LIFE IN THE ERA OF HOPE AND CHANGE: Joint Chiefs chairman: ‘We have not contained’ ISIS.

The United States has “not contained” the Islamic State in Iraq and Syria (ISIS), the nation’s top military officer said Tuesday, contradicting President Obama’s remarks last month about the terror group.

“We have not contained” ISIS, Marine Gen. Joseph Dunford, chairman of the Joint Chiefs of Staff, told lawmakers at a House Armed Services Committee hearing.

The comment runs counter to what the president said days before ISIS launched a string of attacks across Paris.

“I don’t think they’re gaining strength. What is true is that from the start, our goal has been first to contain, and we have contained them,” Obama told ABC News.

Ben Rhodes, deputy national security adviser for strategic communication, later said the president’s remarks applied specifically to Iraq and Syria.

Dunford said ISIS has been “tactically” contained in areas they have been since 2010 but added, “Strategically they have spread since 2010.”

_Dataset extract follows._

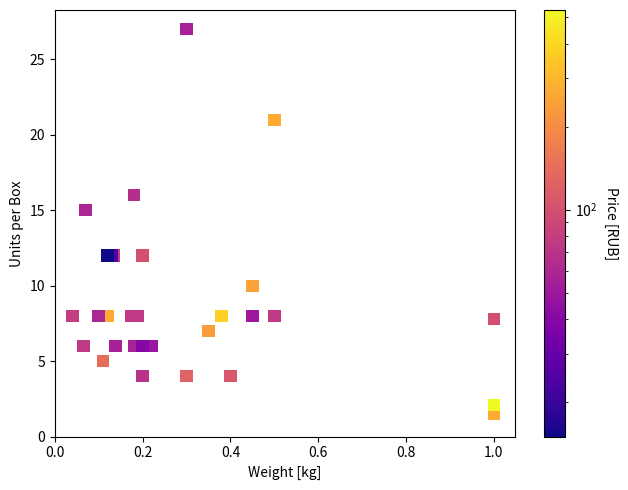

What Y value in the scatter plot is closest to 14?

15.0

His remarks were in response to questioning by Rep. Randy Forbes (R-Va.) on whether ISIS has been contained at any time since 2010.

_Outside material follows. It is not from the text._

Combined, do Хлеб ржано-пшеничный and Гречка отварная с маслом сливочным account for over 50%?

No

Dunford added that ISIS posed a threat beyond Iraq and Syria to countries such as Egypt, Nigeria, Yemen, Afghanistan, Pakistan, Lebanon and Jordan.

Related: Analysis: US support for ISIS ‘unprecedented.’

Academic experts fear that American support for radical Islamism has reached “unprecedented” levels, even while it stays well below the support for the extremists seen in other countries.

Academics at George Washington University’s program on extremism found that the types of Americans drawn to the Islamic State in Iraq and Syria (ISIS) vary widely in terms of race, age, education and family background. Yet they are largely all united by their use of social media, which ISIS has been able to master as its reach has grown.

“What we do see in the United States is an unprecedented mobilization” that is “bigger than any other mobilization we have seen since 9/11,” said Lorenzo Vidino, the director of the university’s program, said during an event releasing the report on Tuesday.

“It is not as big as some of the European countries that have been affected by the phenomenon,” he added. “But it is, in a historical sense, unprecedented.”

The findings are likely to add new urgency to officials’ concerns about ISIS, which have peaked in the weeks following attacks in Paris that killed 130 people. The Paris violence came on the heels of bombings in Beirut and the downing of a Russian airliner over the Sinai Peninsula, a troubling sign of ISIS’s expansion beyond its self-proclaimed caliphate.

Intelligence and law enforcement officials have repeatedly warned that ISIS’s fluency on the Internet has made it attractive to disaffected Americans who grow radicalized online.